*Exercise description:*
With the pictures left aside, write out the entries that follow exactly.

*Supplied records:*
/---

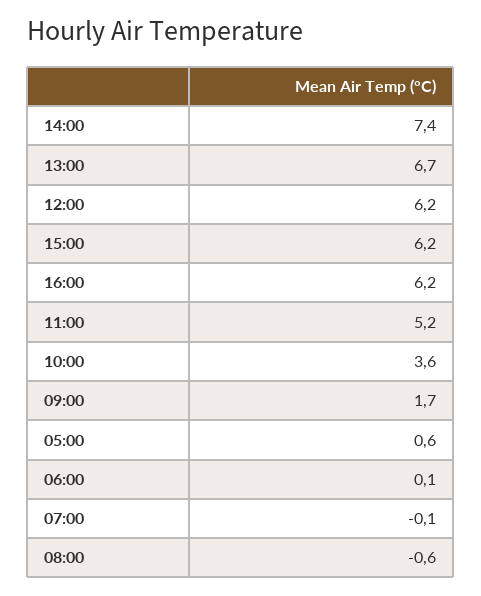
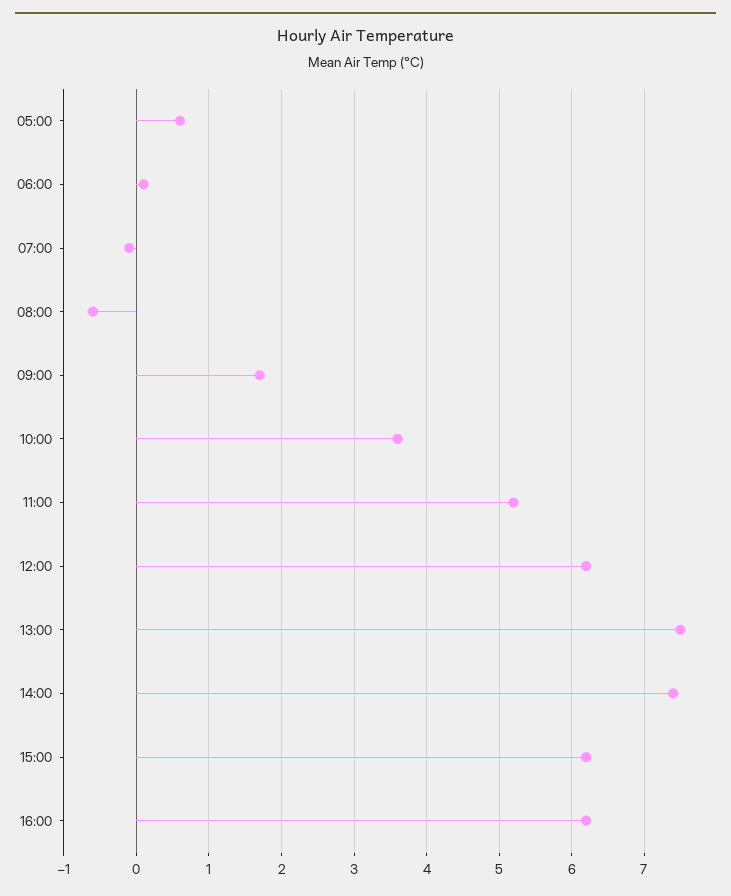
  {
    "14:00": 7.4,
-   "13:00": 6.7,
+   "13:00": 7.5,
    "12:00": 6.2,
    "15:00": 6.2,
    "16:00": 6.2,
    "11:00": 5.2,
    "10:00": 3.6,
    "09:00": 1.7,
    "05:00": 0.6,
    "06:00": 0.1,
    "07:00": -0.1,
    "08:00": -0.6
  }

\---

*Task answer:*
  {
    "14:00": 7.4,
-   "13:00": 6.7,
+   "13:00": 7.5,
    "12:00": 6.2,
    "15:00": 6.2,
    "16:00": 6.2,
    "11:00": 5.2,
    "10:00": 3.6,
    "09:00": 1.7,
    "05:00": 0.6,
    "06:00": 0.1,
    "07:00": -0.1,
    "08:00": -0.6
  }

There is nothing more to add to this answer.